PS (non non, pas Princesse Sophie, juste Post Scriptum): Pouvez-vous me renvoyer les coordonnées de vos avocats? Car avec cette mode qui tourne autour des procès de plagiat, je risque peut-être d'avoir des problèmes avec Marc Oschinsky, que je respecte pourtant, malgré moi.

vendredi 1 février 2008

Le paradoxe de l'inox...


On s'agite devant le billet 
Comme un labrador devant un bout de chocolat.
Un peu d'Euros et on y est,
La pub pénètre la tête en agitant son appât.

Son message est dans son apparence,
Tu crois être diverti, tu es assujetti.
Notre création entre en transe,
Elle nous échappe et nous rend si petit...


Thank you my friends, you are there to replace profit.

lundi 21 janvier 2008

Ode To a Cloudy Day Thinking About Donovan.

.
J'arrive sous ciel gris
Le vent m'emporte presque
Je me sens grotesque
La passion m'a pris

Gotta get this right
I went to have fun
Though there was no sun
But she is so tight...

J'fais mon numéro
Jm'en prend plein la gueule
Je me sens si seul
C'est l'heure dl'apéro...

End up at her house
What am I hoping?
Donovan's helping
To forget the clouds...

vendredi 18 janvier 2008

J'ai Douté Des Détails, Jamais Du Don Des Nues

(Speak to yourself...)

Ho ça y est tu te répètes,
Tes phrases sont pas nettes.
Je n'ai pas la recette
Contre ces prises de tête.

S'il te plait arrête,
Tu pars en sucette.
Vas-y, viens en au fait!
Avant qu'une durite ne pète.

(Fight yourself...)

Faudrait que je puisse
Te rendre assez lisse
Un petit verre d'anis,
Un peu de cannabis...

Ce soir je me hisse
En haut de tes prémisses
Mes arguments se tissent
Et ton avis glisse.

mardi 15 janvier 2008

Notre Seul Défaut Est-il D'être Humain?



Moi au début je voulais skater parce que un type de ma classe avait une planche. Le skate était inconnu en Belgique en 1999, en tout cas, c'était marginal. Je voulais avoir l'air anticonformiste, alors j'ai pris ce type comme modèle (remarquez le paradoxe). J'ai récupéré la vieille board oldskool de mon frère, toute fendue, et je me suis mis à dévaler la pente de ma rue à la recherche de sensations hors du commun.

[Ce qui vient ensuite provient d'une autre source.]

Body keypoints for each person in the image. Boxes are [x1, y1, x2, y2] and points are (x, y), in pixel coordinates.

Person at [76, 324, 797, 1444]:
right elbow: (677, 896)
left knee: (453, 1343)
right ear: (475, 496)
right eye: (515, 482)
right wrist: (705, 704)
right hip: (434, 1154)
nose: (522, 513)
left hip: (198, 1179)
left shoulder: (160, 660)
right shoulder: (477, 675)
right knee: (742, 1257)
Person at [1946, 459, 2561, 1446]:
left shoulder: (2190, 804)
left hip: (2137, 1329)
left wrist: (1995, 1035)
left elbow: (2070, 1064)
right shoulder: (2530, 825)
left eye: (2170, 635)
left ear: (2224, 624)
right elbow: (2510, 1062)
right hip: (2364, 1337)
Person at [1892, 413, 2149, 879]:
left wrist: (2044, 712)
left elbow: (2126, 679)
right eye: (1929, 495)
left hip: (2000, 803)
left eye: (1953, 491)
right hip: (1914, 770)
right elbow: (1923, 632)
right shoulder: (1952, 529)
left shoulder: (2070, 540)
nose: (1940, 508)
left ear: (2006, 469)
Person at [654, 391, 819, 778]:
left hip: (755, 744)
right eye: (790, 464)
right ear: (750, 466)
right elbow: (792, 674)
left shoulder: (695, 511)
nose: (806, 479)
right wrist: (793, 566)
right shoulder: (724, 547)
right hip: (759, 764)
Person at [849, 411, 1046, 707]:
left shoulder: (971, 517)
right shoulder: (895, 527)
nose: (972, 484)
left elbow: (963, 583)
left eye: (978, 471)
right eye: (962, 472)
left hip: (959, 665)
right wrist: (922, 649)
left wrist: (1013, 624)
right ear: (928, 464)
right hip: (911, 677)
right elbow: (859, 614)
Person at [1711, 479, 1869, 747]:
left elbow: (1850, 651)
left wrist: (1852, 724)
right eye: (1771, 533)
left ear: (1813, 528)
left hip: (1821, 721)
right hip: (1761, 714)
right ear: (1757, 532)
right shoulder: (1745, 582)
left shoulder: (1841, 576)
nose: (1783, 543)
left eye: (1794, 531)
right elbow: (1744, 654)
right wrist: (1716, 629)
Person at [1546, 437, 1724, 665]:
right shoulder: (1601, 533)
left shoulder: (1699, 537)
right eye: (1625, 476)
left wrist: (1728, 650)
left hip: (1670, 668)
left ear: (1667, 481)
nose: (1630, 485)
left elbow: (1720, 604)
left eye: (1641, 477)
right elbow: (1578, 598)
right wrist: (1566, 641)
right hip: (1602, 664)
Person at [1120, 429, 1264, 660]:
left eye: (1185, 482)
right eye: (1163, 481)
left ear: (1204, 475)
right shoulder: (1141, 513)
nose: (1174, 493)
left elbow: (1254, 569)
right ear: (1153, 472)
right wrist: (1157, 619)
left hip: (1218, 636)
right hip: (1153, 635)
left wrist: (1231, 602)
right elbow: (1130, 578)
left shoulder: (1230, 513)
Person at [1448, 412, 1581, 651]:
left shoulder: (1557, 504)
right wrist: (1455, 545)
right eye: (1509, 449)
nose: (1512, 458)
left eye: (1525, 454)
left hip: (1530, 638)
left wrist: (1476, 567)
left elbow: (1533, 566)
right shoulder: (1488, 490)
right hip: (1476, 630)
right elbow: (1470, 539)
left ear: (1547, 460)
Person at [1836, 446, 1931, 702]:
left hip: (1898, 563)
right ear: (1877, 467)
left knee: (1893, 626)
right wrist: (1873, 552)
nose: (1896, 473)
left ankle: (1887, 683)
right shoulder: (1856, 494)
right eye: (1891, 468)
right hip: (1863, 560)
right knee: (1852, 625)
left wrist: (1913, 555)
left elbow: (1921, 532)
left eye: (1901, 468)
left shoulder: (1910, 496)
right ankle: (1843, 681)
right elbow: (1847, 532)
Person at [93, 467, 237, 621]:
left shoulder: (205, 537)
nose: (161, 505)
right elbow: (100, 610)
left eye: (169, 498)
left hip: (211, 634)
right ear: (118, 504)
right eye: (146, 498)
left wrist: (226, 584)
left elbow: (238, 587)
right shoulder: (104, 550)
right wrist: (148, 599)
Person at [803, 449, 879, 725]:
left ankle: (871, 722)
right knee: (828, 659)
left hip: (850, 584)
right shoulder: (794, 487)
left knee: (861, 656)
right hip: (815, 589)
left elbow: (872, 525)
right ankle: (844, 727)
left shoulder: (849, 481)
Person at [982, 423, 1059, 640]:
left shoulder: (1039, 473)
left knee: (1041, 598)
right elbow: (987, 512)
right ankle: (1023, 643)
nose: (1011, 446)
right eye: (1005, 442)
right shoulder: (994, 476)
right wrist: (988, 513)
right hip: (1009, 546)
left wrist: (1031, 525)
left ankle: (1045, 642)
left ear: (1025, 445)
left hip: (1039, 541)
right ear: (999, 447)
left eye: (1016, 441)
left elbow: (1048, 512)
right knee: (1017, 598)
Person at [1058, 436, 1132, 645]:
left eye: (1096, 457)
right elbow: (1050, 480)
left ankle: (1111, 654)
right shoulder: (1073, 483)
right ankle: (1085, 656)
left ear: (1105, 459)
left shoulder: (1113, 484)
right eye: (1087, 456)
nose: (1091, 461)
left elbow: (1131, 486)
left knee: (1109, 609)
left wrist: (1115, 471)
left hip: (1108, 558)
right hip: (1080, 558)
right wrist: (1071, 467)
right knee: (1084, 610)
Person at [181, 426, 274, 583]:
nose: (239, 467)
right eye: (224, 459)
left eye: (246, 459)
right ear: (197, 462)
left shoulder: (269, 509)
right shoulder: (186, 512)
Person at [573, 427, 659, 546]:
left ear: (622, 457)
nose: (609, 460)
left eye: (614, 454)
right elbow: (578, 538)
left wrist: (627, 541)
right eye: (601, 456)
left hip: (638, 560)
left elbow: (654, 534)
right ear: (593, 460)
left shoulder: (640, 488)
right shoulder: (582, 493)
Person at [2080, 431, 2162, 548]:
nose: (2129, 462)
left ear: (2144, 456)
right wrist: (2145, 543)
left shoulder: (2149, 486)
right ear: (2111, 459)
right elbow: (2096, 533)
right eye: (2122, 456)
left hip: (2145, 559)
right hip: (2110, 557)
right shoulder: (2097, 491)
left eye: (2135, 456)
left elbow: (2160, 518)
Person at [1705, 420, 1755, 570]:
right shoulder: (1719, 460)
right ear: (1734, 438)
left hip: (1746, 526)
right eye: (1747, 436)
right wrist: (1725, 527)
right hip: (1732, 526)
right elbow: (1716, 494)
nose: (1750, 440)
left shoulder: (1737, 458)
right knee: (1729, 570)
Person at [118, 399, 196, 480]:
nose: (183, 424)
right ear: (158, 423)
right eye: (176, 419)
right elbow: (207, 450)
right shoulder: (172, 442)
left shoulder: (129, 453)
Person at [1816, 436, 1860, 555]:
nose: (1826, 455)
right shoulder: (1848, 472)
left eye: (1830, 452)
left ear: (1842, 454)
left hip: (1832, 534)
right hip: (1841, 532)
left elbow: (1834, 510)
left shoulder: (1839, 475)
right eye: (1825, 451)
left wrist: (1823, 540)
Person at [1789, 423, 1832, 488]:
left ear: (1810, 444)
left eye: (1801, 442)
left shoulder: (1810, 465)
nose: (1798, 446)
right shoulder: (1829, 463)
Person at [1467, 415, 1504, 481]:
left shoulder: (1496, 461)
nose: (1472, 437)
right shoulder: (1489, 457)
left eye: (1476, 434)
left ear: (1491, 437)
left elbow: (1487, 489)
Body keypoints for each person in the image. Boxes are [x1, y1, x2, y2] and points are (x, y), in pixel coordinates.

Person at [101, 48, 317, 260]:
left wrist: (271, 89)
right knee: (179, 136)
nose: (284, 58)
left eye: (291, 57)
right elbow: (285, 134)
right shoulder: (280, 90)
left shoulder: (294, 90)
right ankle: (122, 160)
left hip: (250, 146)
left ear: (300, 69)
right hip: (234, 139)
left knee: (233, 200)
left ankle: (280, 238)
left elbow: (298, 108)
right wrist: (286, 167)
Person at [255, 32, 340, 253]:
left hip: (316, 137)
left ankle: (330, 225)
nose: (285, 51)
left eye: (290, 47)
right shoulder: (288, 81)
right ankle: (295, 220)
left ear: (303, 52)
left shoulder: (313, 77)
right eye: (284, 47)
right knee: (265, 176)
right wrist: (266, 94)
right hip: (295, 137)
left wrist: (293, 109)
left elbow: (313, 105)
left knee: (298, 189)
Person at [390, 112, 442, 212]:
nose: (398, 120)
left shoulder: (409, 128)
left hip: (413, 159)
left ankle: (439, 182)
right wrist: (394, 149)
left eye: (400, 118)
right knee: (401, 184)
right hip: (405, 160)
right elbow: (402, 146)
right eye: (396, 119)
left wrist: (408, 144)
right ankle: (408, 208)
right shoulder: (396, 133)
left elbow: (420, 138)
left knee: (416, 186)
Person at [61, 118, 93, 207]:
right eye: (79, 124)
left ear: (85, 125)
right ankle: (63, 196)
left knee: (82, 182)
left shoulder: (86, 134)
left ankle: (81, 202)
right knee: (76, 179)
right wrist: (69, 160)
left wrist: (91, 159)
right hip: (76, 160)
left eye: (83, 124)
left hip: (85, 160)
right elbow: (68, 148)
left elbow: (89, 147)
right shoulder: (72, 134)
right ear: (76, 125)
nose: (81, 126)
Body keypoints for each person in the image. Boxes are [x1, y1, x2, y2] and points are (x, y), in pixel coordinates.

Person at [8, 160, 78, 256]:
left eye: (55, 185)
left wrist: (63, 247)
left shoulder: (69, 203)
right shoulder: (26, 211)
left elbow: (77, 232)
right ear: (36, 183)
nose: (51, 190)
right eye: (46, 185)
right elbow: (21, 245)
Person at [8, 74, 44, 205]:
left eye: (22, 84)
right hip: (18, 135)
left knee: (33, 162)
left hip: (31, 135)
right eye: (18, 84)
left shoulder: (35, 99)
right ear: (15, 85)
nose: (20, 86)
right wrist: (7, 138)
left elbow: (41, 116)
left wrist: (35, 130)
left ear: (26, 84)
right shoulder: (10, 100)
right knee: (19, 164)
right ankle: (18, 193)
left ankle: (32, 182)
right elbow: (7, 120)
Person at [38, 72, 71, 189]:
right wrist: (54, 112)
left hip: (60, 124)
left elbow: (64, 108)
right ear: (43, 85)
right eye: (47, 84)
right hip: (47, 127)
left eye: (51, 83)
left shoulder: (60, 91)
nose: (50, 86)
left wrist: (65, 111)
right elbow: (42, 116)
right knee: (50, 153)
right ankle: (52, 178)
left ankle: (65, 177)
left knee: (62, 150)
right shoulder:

Ensuite, le mythique Tony Hawks Skateboarding (le premier...) est sorti, et sans mentir, j'ai trouvé que ces types faisant des figures dans l'intro, c'était tellement surréel pour moi, j'ai tout de suite voulu apprendre le ollie, puis de fil en aiguille j'ai acheté ma première vidéo 411 et depuis je me lève le matin en me disant quel spot je vais découvrir, quelle figure je vais y faire, si il fera assez beau pour rouler et comment je vais faire pour trouver assez pour me repayer une planche une fois cassée. Mais moi, je n'aurai pas la chance d'en faire à la télé.

C'est dommage d'exploiter le skate pour se faire de l'argent, mais aucun d'entre vous n'aurait connu le skate si c'était resté underground à venice beach. Il faut pas se prendre la tête à vouloir se croire au dessus du lot, le skate comme des tas d'autres choses ont gagné le monde entier grâce à un ou plusieurs types qui se sont dit qu'ils allaient gagner des thunes en exploitant ça, que ce soit les produits dérivés, les vidéos, les démos, la vente de planches ou la construction de parks. Il suffit de savoir qu'on est tous humain à la recherche de son rêve de stabilité, de sécurité et de confort pour comprendre Ryan qui à 17 ans se retrouve propulsé sur MTV, à ridiculiser ce qu'il aime le plus uniquement pour remplir ses poches et celles de quelques banquiers.

Le skate me permet d'échapper à un monde qui est toujours plus contraignant, mais c'est aussi grâce à ces contraintes que des gens ont eu l'idée de visser une planche de bois à des axes de patins à roulette...


A bon entendeur...

lundi 14 janvier 2008

What the hell happened?


Well, after watching a movie I was all, like, lost.
"Wait, where am I? What did I just... ho, I was watching a movie. What day is it? Ho, we are Monday, because this morning you took the Economy exam. Ho, True! And then? I skated, that's right. But it sucked and I came home."
And so I made my way through this day, trying to remember what the hell I did during the past 24 hours.

Was it the movie? My head? This day? The weather? The place? The time?
But I know for sure, today, something was messed up.